* Texte fourni

============================================================

Telle est la récompense de la persévérance d’un désir venant de Dieu et (italique ajouté par le traducteur) tourné vers Dieu Est-ce que notre aspiration vers Dieu est continue ? Si oui, graduellement, les forces divines de la Vie se concentrent et s’alignent elles-mêmes sur cette vigoureuse aspiration. L’Esprit de Dieu opère à travers votre coeur, il est ainsi dirigé par cette aspiration et concentré sur un point focal précis que Dieu vous a mis à coeur ; il s’intensifie chaque jour à cause du désir constant de votre esprit d’obtenir (ndt. : ce que le Seigneur approuve que vous demandiez, cf. 1 Jn. 5.14-15 ; voir aussi Ja. 4.3-4 !). Cette concentration de l’Esprit de Dieu sur notre âme lui apporte, par la grâce de Dieu, tous les éléments nécessaires pour formuler, produire et accomplir le désir de notre coeur. Et, un beau matin, nous nous réveillons en découvrant que nous possédons ce que nous avions demandé.


Faim pour l’essentiel avant tout
Jésus a établi les hommes sur la véritable fondation. Beaucoup désirent seulement la santé, d’autres des bénédictions temporelles.

L’une et les autres sont bonnes et convenables, mais béni soit Dieu, Jésus a fondé la personne humaine sur le seul fondement de départ correct : désirer premièrement la JUSTICE, celle de Dieu, en vue de devenir bénéficiaire du Royaume.
« Cherchez d’abord le Royaume de Dieu et sa justice et toutes choses vous seront données en plus » (Mat. 6.33).

Jésus apporte et produit dans le monde un caractère nouveau, qui peut durer en permanence, une qualité de vie personnelle qui ne faillit pas, une foi qui peut ne plus connaître la défaite. Pour fonder un caractère de cette nature, Jésus a vu qu’il ne pouvait être établi que dans la profondeur de l’être humain, dans son esprit profond. Quand le coeur est enraciné ainsi dans les sentiers de la justice, alors toutes ses activités se trouveront être dans une juste orientation et en harmonie avec les lois de Dieu.

Dieu connaît l’aspiration de son Esprit. D’une certaine manière, en étudiant notre propre esprit, nous comprendrons Celui de Dieu. L’appel de l’Esprit de Dieu est l’appel de la justice, l’appel de la vérité, l’appel de l’amour, l’appel de la puissance, l’appel de la foi.


Ndlr
On ne peut pas tirer de cet exemple un principe général et « automatique » ; le Seigneur montre que ce n'est pas la quantité de paroles qui déclanche l'intervention de Dieu (Mt 6.7-8). Il arrive que quelqu'un reçoive une autre réponse et comprenne qu'il faut passer à autre chose (2 Co 12.8-9) ; mais pour tout ce qui est promis dans l'Ecriture ou révélé personnellement par l'Esprit Saint, la persévérance dans la foi est requise par Jésus lui-même (Lc 18.1-8 et 11.5-13).

============================================================

* Questions
**A.** D'après le texte, que faut-il désirer premièrement selon le fondement posé par Jésus ?
**B.** Transcrivez fidèlement le passage du texte allant de « L’une et les » à « bénéficiaire du Royaume. ».
Les données qui suivent sont sans lien avec le texte.

============================================================

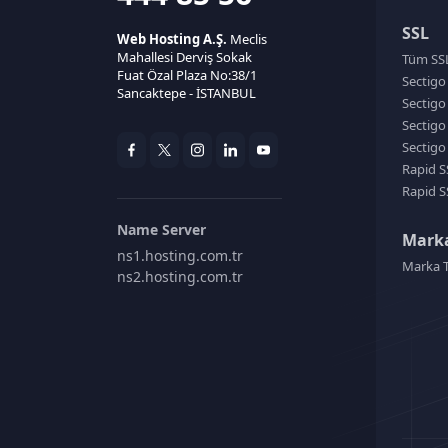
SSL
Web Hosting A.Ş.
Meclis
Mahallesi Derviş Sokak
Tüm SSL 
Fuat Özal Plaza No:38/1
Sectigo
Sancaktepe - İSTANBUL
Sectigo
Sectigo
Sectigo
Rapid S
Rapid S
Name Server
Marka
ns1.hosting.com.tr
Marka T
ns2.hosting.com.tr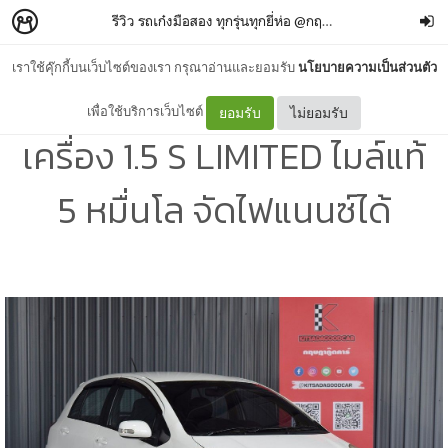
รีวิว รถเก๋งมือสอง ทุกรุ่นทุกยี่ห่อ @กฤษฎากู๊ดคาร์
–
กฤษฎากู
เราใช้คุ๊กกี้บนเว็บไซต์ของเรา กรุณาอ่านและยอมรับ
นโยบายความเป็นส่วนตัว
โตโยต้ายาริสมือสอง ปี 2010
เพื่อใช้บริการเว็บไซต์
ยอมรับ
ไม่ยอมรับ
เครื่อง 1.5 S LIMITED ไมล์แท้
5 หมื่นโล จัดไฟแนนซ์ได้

============================================================

* Liste des réponses
**A.** La justice de Dieu, en vue de devenir bénéficiaire du Royaume.

**B.**
L’une et les autres sont bonnes et convenables, mais béni soit Dieu, Jésus a fondé la personne humaine sur le seul fondement de départ correct : désirer premièrement la JUSTICE, celle de Dieu, en vue de devenir bénéficiaire du Royaume.